### Provided data

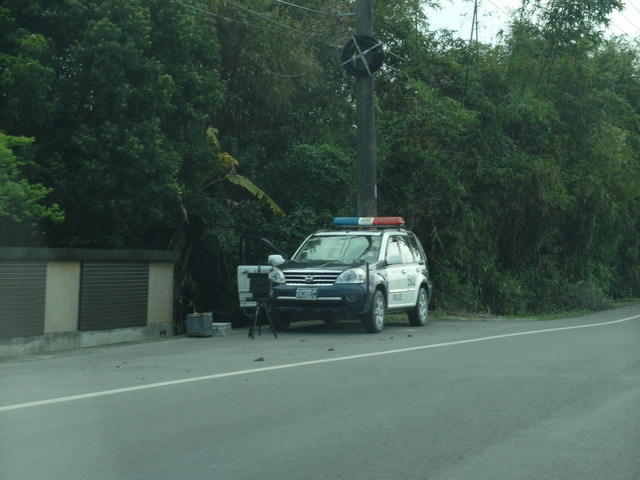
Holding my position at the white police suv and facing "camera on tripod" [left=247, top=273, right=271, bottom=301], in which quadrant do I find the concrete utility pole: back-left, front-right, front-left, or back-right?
back-right

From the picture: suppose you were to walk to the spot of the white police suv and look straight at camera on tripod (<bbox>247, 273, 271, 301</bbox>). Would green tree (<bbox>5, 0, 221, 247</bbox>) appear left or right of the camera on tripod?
right

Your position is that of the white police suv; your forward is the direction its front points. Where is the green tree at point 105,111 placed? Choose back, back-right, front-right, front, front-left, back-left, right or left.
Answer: front-right

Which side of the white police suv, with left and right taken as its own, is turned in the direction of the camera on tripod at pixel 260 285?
front

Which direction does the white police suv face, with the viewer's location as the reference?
facing the viewer and to the left of the viewer

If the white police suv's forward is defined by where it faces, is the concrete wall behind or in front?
in front
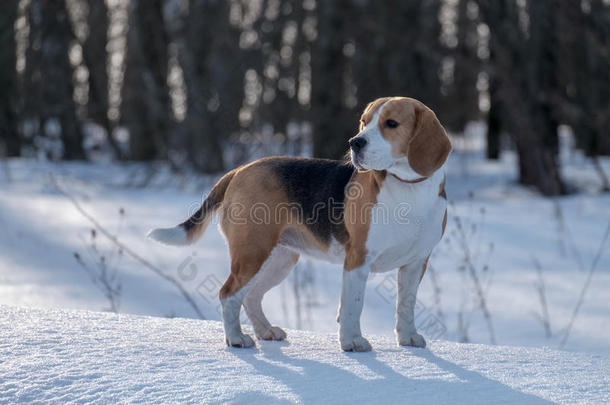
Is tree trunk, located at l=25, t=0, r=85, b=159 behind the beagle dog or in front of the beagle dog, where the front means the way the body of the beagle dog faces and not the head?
behind

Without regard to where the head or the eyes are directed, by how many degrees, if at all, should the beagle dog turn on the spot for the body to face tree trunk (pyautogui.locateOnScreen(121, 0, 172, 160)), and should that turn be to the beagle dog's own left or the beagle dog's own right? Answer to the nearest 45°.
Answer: approximately 135° to the beagle dog's own left

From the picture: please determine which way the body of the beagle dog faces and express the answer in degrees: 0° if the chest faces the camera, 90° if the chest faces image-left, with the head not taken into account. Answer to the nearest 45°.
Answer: approximately 315°

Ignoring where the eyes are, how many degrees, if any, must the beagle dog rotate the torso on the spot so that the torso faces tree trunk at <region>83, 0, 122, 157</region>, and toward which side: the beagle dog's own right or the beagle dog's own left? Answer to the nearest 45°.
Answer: approximately 135° to the beagle dog's own left

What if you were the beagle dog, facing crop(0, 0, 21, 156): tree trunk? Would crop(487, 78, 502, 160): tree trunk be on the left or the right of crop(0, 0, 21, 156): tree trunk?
right

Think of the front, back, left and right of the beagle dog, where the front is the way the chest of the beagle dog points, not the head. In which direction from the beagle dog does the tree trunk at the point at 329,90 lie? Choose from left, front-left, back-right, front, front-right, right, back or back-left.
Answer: back-left
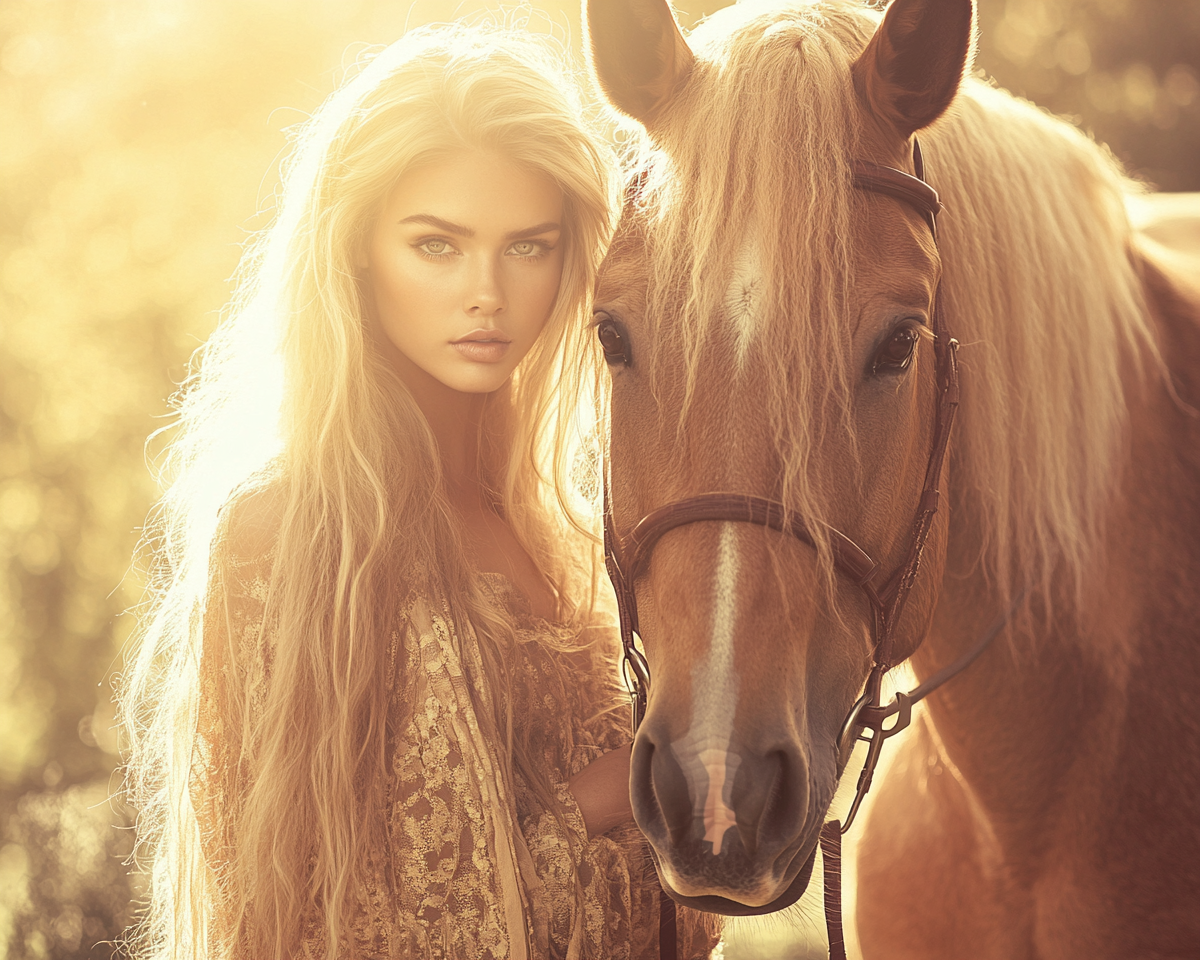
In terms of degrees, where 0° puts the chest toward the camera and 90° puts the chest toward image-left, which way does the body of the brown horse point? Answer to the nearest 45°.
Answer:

### Instructions to follow
Reproduce the data above verbatim, leaving out the pictures.

### Task response
Holding my position at the white police suv and facing "camera on tripod" [left=247, top=273, right=271, bottom=301], in which quadrant do I find the concrete utility pole: back-left, front-right, front-left, or back-right?
back-right

From the picture: suppose you were to walk to the spot of the white police suv and look straight at camera on tripod (<bbox>247, 273, 271, 301</bbox>). Would green tree (<bbox>5, 0, 221, 247</bbox>) appear left or right of the camera on tripod?
right

Your position is that of the white police suv; your forward is the direction its front points. Where is the green tree at point 105,111 placed? Choose back, back-right, front-right, front, front-left, back-left, right or left.
Answer: front-right

Which side of the white police suv, with left and right taken as its own, is turned in the direction of the camera on tripod at pixel 260 285?
front

Which direction does the white police suv face, with the viewer's location as the reference?
facing the viewer and to the left of the viewer

If the white police suv's forward is defined by where it faces, is the concrete wall behind or in front?
in front
Is tree trunk, located at l=25, t=0, r=85, b=159 behind the beagle dog or in front of the beagle dog, where the front means the way the body of the beagle dog faces and not the head?
behind

Without regard to where the head or the eyes are directed, by how many degrees, if at all, should the beagle dog turn on the spot for the body to face tree trunk (pyautogui.locateOnScreen(121, 0, 172, 160)), and should that turn be to the beagle dog's own left or the beagle dog's own right? Answer to the nearest 45°.
Answer: approximately 135° to the beagle dog's own left

From the picture: please determine which way the body of the beagle dog faces and express the answer in degrees: 0° if the chest faces the camera, 90° if the chest faces image-left, with the head not taken into account. Answer to the nearest 45°.
Answer: approximately 315°

Ignoring where the eyes are, how many degrees, if any, must the beagle dog rotate the torso on the spot so that the torso faces tree trunk at <region>83, 0, 122, 157</region>, and toward which side: the beagle dog's own right or the beagle dog's own left? Answer to the nearest 45°.
Answer: approximately 135° to the beagle dog's own left

What if you were the beagle dog, facing crop(0, 0, 21, 156): tree trunk? Would crop(487, 78, 502, 160): tree trunk be on the left or the right of crop(0, 0, 21, 156): tree trunk?
right

Think of the front, back, left and right of the beagle dog, where the front is the way the chest of the beagle dog points, not the head. In which direction from the beagle dog does the tree trunk at the point at 329,90 lie? Choose from left, front-left, back-right, front, front-right, right, back or back-left.
Answer: back-left
In terms of degrees, where 0° puts the chest toward the camera and 90° puts the chest toward image-left, which way does the body of the brown horse point? Answer to the nearest 45°.
Answer:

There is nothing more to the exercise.